People first, right? We hear it all the time, but many new business owners don’t take the time to strategize about the type of team they want to build. Maybe they are too busy or see people as small, replaceable bits in a big moving picture. Whatever the case, now you are the business owner, and have the good fortune and freedom to bring these simple words to action.
So, how to do it? It’s not magic but requires some technical intelligence – diligence and planning – combined with some emotional intelligence, accountability and goodwill.
First, be sure you know what your business goals are. Create an audacious plan, then work in reverse, narrowing it down to smaller, more manageable parts, by quarter than by month. When your long- and near-term plans are clearly defined, then you are ready to bring together the people who can help you achieve them.
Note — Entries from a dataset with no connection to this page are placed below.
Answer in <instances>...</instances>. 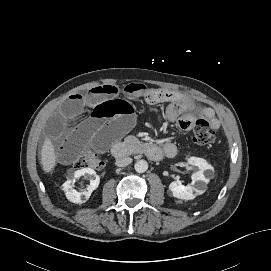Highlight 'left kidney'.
Wrapping results in <instances>:
<instances>
[{
	"label": "left kidney",
	"instance_id": "1",
	"mask_svg": "<svg viewBox=\"0 0 271 271\" xmlns=\"http://www.w3.org/2000/svg\"><path fill=\"white\" fill-rule=\"evenodd\" d=\"M188 163L197 166L199 171L192 175V186H184L180 181H174L169 185L173 196L178 199L191 200L194 197L193 192H200V189L205 187V184L210 180L209 177L205 176L204 172L213 170V167L202 158L190 157Z\"/></svg>",
	"mask_w": 271,
	"mask_h": 271
}]
</instances>
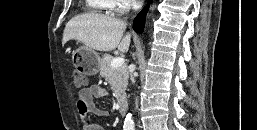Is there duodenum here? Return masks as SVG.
Returning <instances> with one entry per match:
<instances>
[{
  "label": "duodenum",
  "instance_id": "410a0bca",
  "mask_svg": "<svg viewBox=\"0 0 257 130\" xmlns=\"http://www.w3.org/2000/svg\"><path fill=\"white\" fill-rule=\"evenodd\" d=\"M128 110V102L125 99H120L118 101V111L120 114L125 115Z\"/></svg>",
  "mask_w": 257,
  "mask_h": 130
}]
</instances>
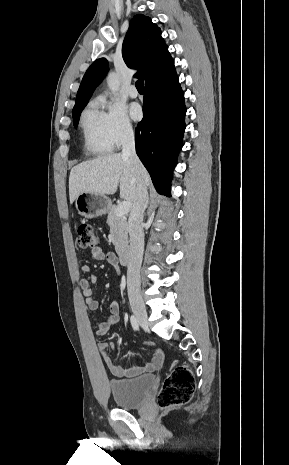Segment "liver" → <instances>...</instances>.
<instances>
[{
  "label": "liver",
  "instance_id": "6515ba94",
  "mask_svg": "<svg viewBox=\"0 0 289 465\" xmlns=\"http://www.w3.org/2000/svg\"><path fill=\"white\" fill-rule=\"evenodd\" d=\"M138 179L147 186L149 175L143 165L135 166L120 153L100 156L73 167L69 176V197L73 203L81 193L111 195L120 187V197L130 203L137 199Z\"/></svg>",
  "mask_w": 289,
  "mask_h": 465
}]
</instances>
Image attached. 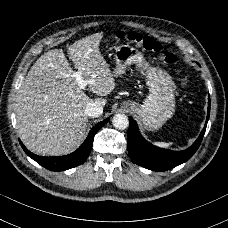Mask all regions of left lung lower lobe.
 <instances>
[{
  "label": "left lung lower lobe",
  "instance_id": "left-lung-lower-lobe-1",
  "mask_svg": "<svg viewBox=\"0 0 228 228\" xmlns=\"http://www.w3.org/2000/svg\"><path fill=\"white\" fill-rule=\"evenodd\" d=\"M209 115L210 97L208 99V112L204 128L197 140L188 149L183 151L162 149L148 143L141 136L136 122L132 117H129V130L127 134L129 157L135 164L153 171H166L186 162L193 156L201 144Z\"/></svg>",
  "mask_w": 228,
  "mask_h": 228
}]
</instances>
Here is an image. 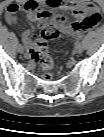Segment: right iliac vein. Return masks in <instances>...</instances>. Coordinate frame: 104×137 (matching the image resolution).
Here are the masks:
<instances>
[{
	"label": "right iliac vein",
	"instance_id": "obj_1",
	"mask_svg": "<svg viewBox=\"0 0 104 137\" xmlns=\"http://www.w3.org/2000/svg\"><path fill=\"white\" fill-rule=\"evenodd\" d=\"M17 50H18L19 53H23L24 52V49H23V47L21 45H18Z\"/></svg>",
	"mask_w": 104,
	"mask_h": 137
}]
</instances>
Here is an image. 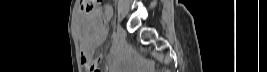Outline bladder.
Segmentation results:
<instances>
[{
    "mask_svg": "<svg viewBox=\"0 0 267 72\" xmlns=\"http://www.w3.org/2000/svg\"><path fill=\"white\" fill-rule=\"evenodd\" d=\"M89 23H91V20L90 19H86Z\"/></svg>",
    "mask_w": 267,
    "mask_h": 72,
    "instance_id": "obj_1",
    "label": "bladder"
}]
</instances>
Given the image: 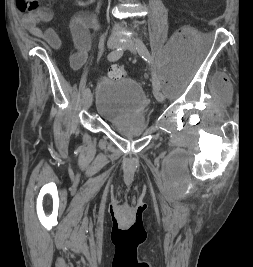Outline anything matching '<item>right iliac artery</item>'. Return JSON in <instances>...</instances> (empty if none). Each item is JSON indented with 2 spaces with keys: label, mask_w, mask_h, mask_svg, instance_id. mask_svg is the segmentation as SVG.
I'll return each instance as SVG.
<instances>
[{
  "label": "right iliac artery",
  "mask_w": 253,
  "mask_h": 267,
  "mask_svg": "<svg viewBox=\"0 0 253 267\" xmlns=\"http://www.w3.org/2000/svg\"><path fill=\"white\" fill-rule=\"evenodd\" d=\"M123 55V49L122 48H118L117 50L112 51L111 53H109L108 55V60L109 61H117L118 59H120ZM90 92L89 88H85L83 90V96L87 95Z\"/></svg>",
  "instance_id": "right-iliac-artery-1"
}]
</instances>
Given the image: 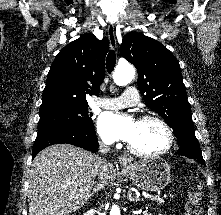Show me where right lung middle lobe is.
Returning a JSON list of instances; mask_svg holds the SVG:
<instances>
[{
    "instance_id": "right-lung-middle-lobe-1",
    "label": "right lung middle lobe",
    "mask_w": 221,
    "mask_h": 215,
    "mask_svg": "<svg viewBox=\"0 0 221 215\" xmlns=\"http://www.w3.org/2000/svg\"><path fill=\"white\" fill-rule=\"evenodd\" d=\"M91 116L92 114L88 113V106L40 115L38 133L64 127H87L92 125Z\"/></svg>"
}]
</instances>
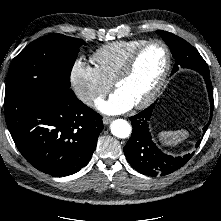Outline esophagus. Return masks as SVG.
<instances>
[{
    "label": "esophagus",
    "mask_w": 221,
    "mask_h": 221,
    "mask_svg": "<svg viewBox=\"0 0 221 221\" xmlns=\"http://www.w3.org/2000/svg\"><path fill=\"white\" fill-rule=\"evenodd\" d=\"M112 119H113V118H111V117L104 116V117H103V123H104L105 125H107V124H109V123L112 121Z\"/></svg>",
    "instance_id": "1"
}]
</instances>
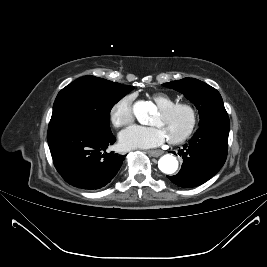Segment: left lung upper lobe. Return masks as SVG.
<instances>
[{
	"label": "left lung upper lobe",
	"mask_w": 267,
	"mask_h": 267,
	"mask_svg": "<svg viewBox=\"0 0 267 267\" xmlns=\"http://www.w3.org/2000/svg\"><path fill=\"white\" fill-rule=\"evenodd\" d=\"M185 95L199 110L200 126L225 122L229 123L219 92L210 85L195 78H184L163 84Z\"/></svg>",
	"instance_id": "1"
}]
</instances>
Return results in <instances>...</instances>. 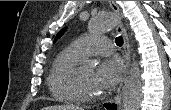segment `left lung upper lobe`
<instances>
[{
    "label": "left lung upper lobe",
    "mask_w": 171,
    "mask_h": 110,
    "mask_svg": "<svg viewBox=\"0 0 171 110\" xmlns=\"http://www.w3.org/2000/svg\"><path fill=\"white\" fill-rule=\"evenodd\" d=\"M65 31H66V28H63V29L56 35L54 41H56L57 39H59V38L63 35V33H64Z\"/></svg>",
    "instance_id": "1"
}]
</instances>
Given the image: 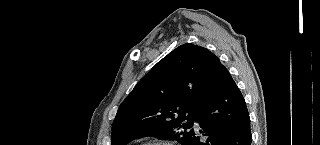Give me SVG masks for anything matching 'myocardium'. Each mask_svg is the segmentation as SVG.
<instances>
[{
    "instance_id": "1",
    "label": "myocardium",
    "mask_w": 320,
    "mask_h": 145,
    "mask_svg": "<svg viewBox=\"0 0 320 145\" xmlns=\"http://www.w3.org/2000/svg\"><path fill=\"white\" fill-rule=\"evenodd\" d=\"M142 145H170V144L164 143V142H147Z\"/></svg>"
}]
</instances>
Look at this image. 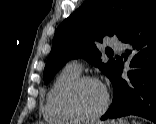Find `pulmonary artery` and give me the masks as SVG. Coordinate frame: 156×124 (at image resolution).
I'll return each mask as SVG.
<instances>
[{
    "label": "pulmonary artery",
    "instance_id": "pulmonary-artery-1",
    "mask_svg": "<svg viewBox=\"0 0 156 124\" xmlns=\"http://www.w3.org/2000/svg\"><path fill=\"white\" fill-rule=\"evenodd\" d=\"M108 44L113 47L117 52L121 53L123 50L122 44L119 42L117 38H109ZM68 67L73 68L75 70L81 71L82 69V63L78 59L71 60L68 64Z\"/></svg>",
    "mask_w": 156,
    "mask_h": 124
}]
</instances>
Create a plan or map of goals and priorities and save them to a shared drive. Everyone – legal, business development, sales, tech, editorial – needs access and team members should be able to reference them wherever, whenever. If you make significant changes, be sure to alert everyone. By acting in a logical way that is thoughtful and considerate, it sets an example and expectation.
The values and culture
Transparency and accountability to each other are two essential components of high-functioning teams. When you have talented people, there is an opportunity for each to learn from the other, thereby increasing the skills of individual members through association. Set a tone of respect for each other’s capabilities, or even designated “champs.” My team has an ESG (Environmental/Social/Governance) champion who is a great resource to myself and others. Be accountable to deadlines and meetings. Maybe even try to consider what each person’s job is like. Being able to look at the world through another’s eyes – even for a short time – will increase your business acumen as well as your empathy.
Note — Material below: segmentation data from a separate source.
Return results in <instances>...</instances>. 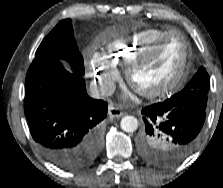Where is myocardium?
Returning a JSON list of instances; mask_svg holds the SVG:
<instances>
[{"mask_svg":"<svg viewBox=\"0 0 223 188\" xmlns=\"http://www.w3.org/2000/svg\"><path fill=\"white\" fill-rule=\"evenodd\" d=\"M172 36H179L182 39L184 45V54L177 72L169 80L154 88L146 89L138 86L135 82V73L142 67H144L151 59H153L160 50L163 43ZM190 51V43L184 34L176 30L168 31L163 34L160 38H158L148 48H146L136 60H134L131 64L126 67V80L134 90H136L139 94L146 98L152 99L161 97L177 89L183 82L189 67Z\"/></svg>","mask_w":223,"mask_h":188,"instance_id":"myocardium-1","label":"myocardium"}]
</instances>
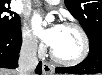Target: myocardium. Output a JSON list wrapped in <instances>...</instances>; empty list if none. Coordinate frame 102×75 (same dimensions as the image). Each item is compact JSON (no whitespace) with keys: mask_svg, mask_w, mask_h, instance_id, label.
<instances>
[{"mask_svg":"<svg viewBox=\"0 0 102 75\" xmlns=\"http://www.w3.org/2000/svg\"><path fill=\"white\" fill-rule=\"evenodd\" d=\"M63 26H67V27H71V28H74L76 29L80 36H81V39H82V43H83V47H82V51L80 53V55L72 60H65L61 57H59L54 51L52 48H50L49 52H50V55H51V58L57 62V63H60L62 65H66V66H70V65H75V64H78L80 63L81 61H83L88 53H89V50H90V42H89V38H88V35L87 33L85 32L84 28L78 24L77 22L73 21V20H66L62 23Z\"/></svg>","mask_w":102,"mask_h":75,"instance_id":"myocardium-1","label":"myocardium"}]
</instances>
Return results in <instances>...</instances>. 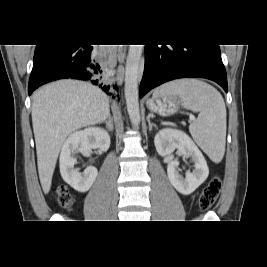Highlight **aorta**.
I'll list each match as a JSON object with an SVG mask.
<instances>
[{
  "label": "aorta",
  "mask_w": 267,
  "mask_h": 267,
  "mask_svg": "<svg viewBox=\"0 0 267 267\" xmlns=\"http://www.w3.org/2000/svg\"><path fill=\"white\" fill-rule=\"evenodd\" d=\"M143 45H130L125 66V99L127 111L134 128L140 123L138 101V74Z\"/></svg>",
  "instance_id": "1"
}]
</instances>
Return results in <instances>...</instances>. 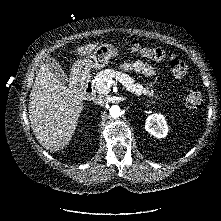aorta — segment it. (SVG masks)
<instances>
[{
	"mask_svg": "<svg viewBox=\"0 0 221 221\" xmlns=\"http://www.w3.org/2000/svg\"><path fill=\"white\" fill-rule=\"evenodd\" d=\"M110 115L113 118H117L121 115V110L120 107L117 105H113L111 106V108L109 109Z\"/></svg>",
	"mask_w": 221,
	"mask_h": 221,
	"instance_id": "aorta-1",
	"label": "aorta"
}]
</instances>
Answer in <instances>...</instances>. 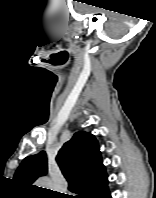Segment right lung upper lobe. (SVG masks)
<instances>
[{
	"label": "right lung upper lobe",
	"mask_w": 156,
	"mask_h": 198,
	"mask_svg": "<svg viewBox=\"0 0 156 198\" xmlns=\"http://www.w3.org/2000/svg\"><path fill=\"white\" fill-rule=\"evenodd\" d=\"M56 161L69 183V190L82 194L83 198H95L107 188L108 177L94 135L76 132L60 149ZM46 173L47 158L45 152H41L26 157L15 172L14 179L31 186Z\"/></svg>",
	"instance_id": "obj_1"
}]
</instances>
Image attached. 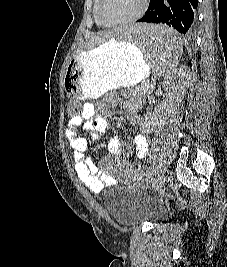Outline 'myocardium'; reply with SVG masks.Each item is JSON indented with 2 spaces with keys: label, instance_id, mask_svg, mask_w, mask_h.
<instances>
[{
  "label": "myocardium",
  "instance_id": "f54148a6",
  "mask_svg": "<svg viewBox=\"0 0 227 267\" xmlns=\"http://www.w3.org/2000/svg\"><path fill=\"white\" fill-rule=\"evenodd\" d=\"M148 5H149V0H142L139 11L137 13H135L133 16H131L127 19H122V20H118V21H111V20L107 19L105 14H104V10H103L104 0H99L98 13H99V16L102 19V21L104 23H106L107 25H123V24L135 22L138 19H140L147 11Z\"/></svg>",
  "mask_w": 227,
  "mask_h": 267
}]
</instances>
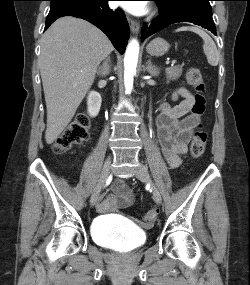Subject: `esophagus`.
<instances>
[{"instance_id": "obj_1", "label": "esophagus", "mask_w": 250, "mask_h": 285, "mask_svg": "<svg viewBox=\"0 0 250 285\" xmlns=\"http://www.w3.org/2000/svg\"><path fill=\"white\" fill-rule=\"evenodd\" d=\"M128 22H129V25H130V29H131V32L133 34H138L139 30H140V24L139 22L135 21L133 18L131 17H128Z\"/></svg>"}]
</instances>
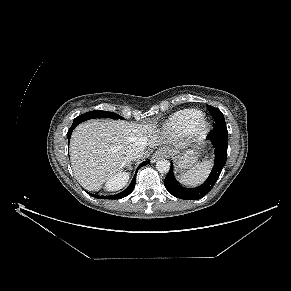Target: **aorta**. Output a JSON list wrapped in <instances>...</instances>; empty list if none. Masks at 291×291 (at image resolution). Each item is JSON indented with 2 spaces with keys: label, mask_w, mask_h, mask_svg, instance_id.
<instances>
[{
  "label": "aorta",
  "mask_w": 291,
  "mask_h": 291,
  "mask_svg": "<svg viewBox=\"0 0 291 291\" xmlns=\"http://www.w3.org/2000/svg\"><path fill=\"white\" fill-rule=\"evenodd\" d=\"M156 169L160 173H168L170 170V163L165 159L158 160L156 162Z\"/></svg>",
  "instance_id": "762f6f07"
}]
</instances>
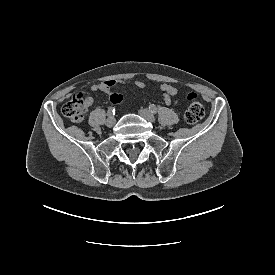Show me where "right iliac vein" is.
<instances>
[{
    "label": "right iliac vein",
    "instance_id": "obj_1",
    "mask_svg": "<svg viewBox=\"0 0 275 275\" xmlns=\"http://www.w3.org/2000/svg\"><path fill=\"white\" fill-rule=\"evenodd\" d=\"M115 123H116V119L113 116L108 117V119L106 120V125L108 127H113Z\"/></svg>",
    "mask_w": 275,
    "mask_h": 275
}]
</instances>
It’s important to develop a communication strategy. I know some technically minded people who struggle to hold themselves accountable to meetings with their staff, even monthly. But being a clear and reliable communicator is one of the best investments you can make in the stability of your team. When the team knows what to expect from you, you can learn what to expect from them, thereby building trust. Regular meetings – whether video, F2F, or phone – accomplish many things. First, they help create routine amidst early-stage chaos. Second, they help create connections when people may be spread around the country or the world. And third, they are an opportunity to build goodwill together. In these times when shared offices are less common, it is critical to find a way to stay connected beyond impersonal email.
My focus as a business owner is on my people first. I know that if I take care and focus on my team foremost, then there will be a ripple effect. By developing a culture of consideration amongst each other, it will extend naturally toward our customers and clients.